The Flance Early Learning Center has been recognized by the American Institute of Architects and the U.S. Department of Housing and Urban Development with a 2017 AIA/HUD Secretary’s Award in the Community-Informed Design category. The annual, national award recognizes just one project in each of four categories. This is the second HUD Secretary’s Award bestowed upon Trivers Associates in two years; 3010 Apartments was the recipient of the National Trust/HUD Secretary’s Award for Excellence in Historic Preservation in 2015. It is also the second AIA Award for the Flance Early Learning Center, which was recognized by AIA St. Louis with a Merit Award in the Architecture category.
The awards were presented at the American Institute of Architects Conference on Architecture, held April 27-29 in Orlando, Florida. Project Architect Emily Scanlon, AIA received the award, which recognizes design that supports physical communities as they rebuild social structures and relationships that may have been weakened by outmigration, disinvestment and the isolation of inner-city areas.
Located only one mile from the downtown core and built on the site of one of the last failed public housing high-rise structures in St. Louis, the Flance Early Learning Center aspires to proactively alter the course of one of the most impoverished zip codes in Missouri. This neighborhood has the lowest average household income in the City of St. Louis, the highest percentage of households living below the poverty line at 26%, as well as the highest number of children ages 0-5 living in poverty.
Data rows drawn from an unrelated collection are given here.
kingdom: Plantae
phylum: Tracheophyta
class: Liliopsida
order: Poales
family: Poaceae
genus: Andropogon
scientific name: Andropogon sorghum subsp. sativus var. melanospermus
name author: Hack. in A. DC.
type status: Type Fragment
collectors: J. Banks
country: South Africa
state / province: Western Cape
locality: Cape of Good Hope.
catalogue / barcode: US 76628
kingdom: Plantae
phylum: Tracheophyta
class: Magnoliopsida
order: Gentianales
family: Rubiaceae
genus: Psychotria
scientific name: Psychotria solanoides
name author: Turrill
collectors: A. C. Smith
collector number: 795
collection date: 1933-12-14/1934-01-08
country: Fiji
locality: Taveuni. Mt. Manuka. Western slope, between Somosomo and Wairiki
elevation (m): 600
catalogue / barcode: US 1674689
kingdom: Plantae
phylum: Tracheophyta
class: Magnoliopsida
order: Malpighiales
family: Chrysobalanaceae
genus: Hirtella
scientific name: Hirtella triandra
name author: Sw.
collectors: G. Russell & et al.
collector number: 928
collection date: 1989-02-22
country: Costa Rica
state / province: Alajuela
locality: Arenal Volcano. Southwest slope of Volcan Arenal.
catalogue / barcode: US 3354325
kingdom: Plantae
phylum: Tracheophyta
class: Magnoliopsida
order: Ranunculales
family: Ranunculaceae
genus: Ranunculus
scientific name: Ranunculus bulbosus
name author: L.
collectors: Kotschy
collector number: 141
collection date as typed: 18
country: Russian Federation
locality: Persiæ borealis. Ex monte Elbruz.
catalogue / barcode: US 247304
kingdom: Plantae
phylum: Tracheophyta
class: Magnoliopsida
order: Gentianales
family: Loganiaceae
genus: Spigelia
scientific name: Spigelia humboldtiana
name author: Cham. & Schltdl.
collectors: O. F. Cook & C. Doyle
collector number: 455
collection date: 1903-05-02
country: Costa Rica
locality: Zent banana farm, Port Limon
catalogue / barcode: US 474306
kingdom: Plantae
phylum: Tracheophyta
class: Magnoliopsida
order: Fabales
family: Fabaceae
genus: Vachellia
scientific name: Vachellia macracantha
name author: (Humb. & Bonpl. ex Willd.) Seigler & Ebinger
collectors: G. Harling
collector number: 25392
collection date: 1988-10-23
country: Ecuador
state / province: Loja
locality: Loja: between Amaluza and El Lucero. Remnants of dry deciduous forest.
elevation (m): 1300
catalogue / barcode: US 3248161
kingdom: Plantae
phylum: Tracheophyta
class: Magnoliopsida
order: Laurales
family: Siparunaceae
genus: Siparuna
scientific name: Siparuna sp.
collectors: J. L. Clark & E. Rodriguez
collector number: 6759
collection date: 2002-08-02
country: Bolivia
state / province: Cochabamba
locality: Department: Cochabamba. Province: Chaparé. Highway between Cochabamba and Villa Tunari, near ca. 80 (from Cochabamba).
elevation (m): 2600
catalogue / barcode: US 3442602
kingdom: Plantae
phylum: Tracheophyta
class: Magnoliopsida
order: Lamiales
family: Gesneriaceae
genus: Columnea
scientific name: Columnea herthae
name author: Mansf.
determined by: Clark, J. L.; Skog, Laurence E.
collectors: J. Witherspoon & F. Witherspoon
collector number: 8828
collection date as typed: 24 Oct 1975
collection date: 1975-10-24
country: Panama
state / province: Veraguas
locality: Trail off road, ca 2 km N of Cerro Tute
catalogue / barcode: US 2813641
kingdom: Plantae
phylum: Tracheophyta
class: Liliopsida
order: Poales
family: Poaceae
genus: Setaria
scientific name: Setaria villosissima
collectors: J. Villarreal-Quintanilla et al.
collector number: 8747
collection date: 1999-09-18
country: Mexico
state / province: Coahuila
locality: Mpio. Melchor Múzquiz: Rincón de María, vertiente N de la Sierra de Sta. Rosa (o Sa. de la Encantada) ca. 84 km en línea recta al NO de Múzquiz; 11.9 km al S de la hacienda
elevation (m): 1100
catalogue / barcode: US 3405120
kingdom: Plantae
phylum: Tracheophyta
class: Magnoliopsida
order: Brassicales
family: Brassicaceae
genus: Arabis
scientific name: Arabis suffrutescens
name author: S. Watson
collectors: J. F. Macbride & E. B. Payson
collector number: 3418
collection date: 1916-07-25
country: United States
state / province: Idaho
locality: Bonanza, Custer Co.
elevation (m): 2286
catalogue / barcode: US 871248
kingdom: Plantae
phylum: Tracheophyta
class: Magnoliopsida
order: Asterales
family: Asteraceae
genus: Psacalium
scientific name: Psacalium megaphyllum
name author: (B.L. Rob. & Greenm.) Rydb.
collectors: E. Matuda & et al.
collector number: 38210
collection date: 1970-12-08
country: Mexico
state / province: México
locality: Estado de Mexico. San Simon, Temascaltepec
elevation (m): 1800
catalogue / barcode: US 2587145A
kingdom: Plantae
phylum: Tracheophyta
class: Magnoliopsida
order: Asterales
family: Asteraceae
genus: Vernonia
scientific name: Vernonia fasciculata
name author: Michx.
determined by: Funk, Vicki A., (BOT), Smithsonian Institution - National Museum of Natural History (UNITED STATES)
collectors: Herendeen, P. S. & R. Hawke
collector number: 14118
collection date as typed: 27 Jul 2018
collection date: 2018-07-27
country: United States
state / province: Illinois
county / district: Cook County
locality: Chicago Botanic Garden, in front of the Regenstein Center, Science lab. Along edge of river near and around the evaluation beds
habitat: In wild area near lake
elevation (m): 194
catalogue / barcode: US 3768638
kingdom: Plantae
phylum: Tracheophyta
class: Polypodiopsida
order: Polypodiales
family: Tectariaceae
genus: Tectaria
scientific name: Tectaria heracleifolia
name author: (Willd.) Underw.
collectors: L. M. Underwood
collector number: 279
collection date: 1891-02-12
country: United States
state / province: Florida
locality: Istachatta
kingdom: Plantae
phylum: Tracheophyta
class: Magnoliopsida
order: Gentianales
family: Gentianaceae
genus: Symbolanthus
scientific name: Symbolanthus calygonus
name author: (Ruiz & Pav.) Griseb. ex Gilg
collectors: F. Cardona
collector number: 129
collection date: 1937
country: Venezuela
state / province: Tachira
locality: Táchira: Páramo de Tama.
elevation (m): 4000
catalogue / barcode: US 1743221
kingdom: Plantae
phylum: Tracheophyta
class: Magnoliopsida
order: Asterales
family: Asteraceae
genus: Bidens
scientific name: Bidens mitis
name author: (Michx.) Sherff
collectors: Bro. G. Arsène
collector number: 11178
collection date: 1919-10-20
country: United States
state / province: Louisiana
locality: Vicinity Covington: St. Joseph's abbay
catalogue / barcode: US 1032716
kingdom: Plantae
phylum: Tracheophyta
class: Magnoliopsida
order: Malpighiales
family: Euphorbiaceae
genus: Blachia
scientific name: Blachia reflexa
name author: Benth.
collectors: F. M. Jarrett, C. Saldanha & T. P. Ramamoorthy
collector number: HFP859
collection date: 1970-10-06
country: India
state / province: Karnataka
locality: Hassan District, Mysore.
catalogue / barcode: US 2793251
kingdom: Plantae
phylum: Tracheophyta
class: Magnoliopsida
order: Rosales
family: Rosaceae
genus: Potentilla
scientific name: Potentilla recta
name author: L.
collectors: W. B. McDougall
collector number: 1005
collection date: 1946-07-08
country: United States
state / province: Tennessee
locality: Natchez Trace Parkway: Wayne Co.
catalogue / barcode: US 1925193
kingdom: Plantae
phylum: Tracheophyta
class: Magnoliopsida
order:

A community-based design was critical to the success of the Flance Center. With this in mind, seven community meetings were held with public and private partners. These meetings included key community and neighborhood leaders, volunteers, as well as Urban Strategies, McCormack Baron Salazar, staff from facility operator University City Children’s Center and Trivers Associates. Every effort was made to design a facility with extensive community input that addressed the needs of both the children and the neighborhood. The community room in the facility is the direct result of the recommendation of the community members who participated in the design process and is placed at the most accessible point in the building to facilitate community dialog.
The massing of the center allows the structure to “hug” the age-appropriate outdoor spaces. This provides an abstracted, organic-formed, tree-like façade which creates a shaded interstitial porch for each classroom’s direct outdoor access, critical to the pedagogy of the facility. Analogous to the dappling of light through a tree canopy, the use of perforated metal filters the light, shading the south and west facing glass further contributing to the facility’s pending LEED certification. The facility obtained a grant with MSD to create raingardens for parking lot run-off, an experiential natural playground, and two 2,500 gallon cisterns for water collection from the roof.
The interior utilizes a more sophisticated yet strategically playful color palate which fills the space with light and energy while allowing the building to remain a canvas for children to create and learn. To educate parents on the high-value of dietary nourishment for their children, a full-service and demonstration kitchen was given significant visibility emphasizing the importance of dietary health and dining.
This Center is just one piece of a complicated puzzle meant to alter an entire generation’s trajectory in one of the most challenged neighborhoods in the State. It starts early nurturing one child at a time.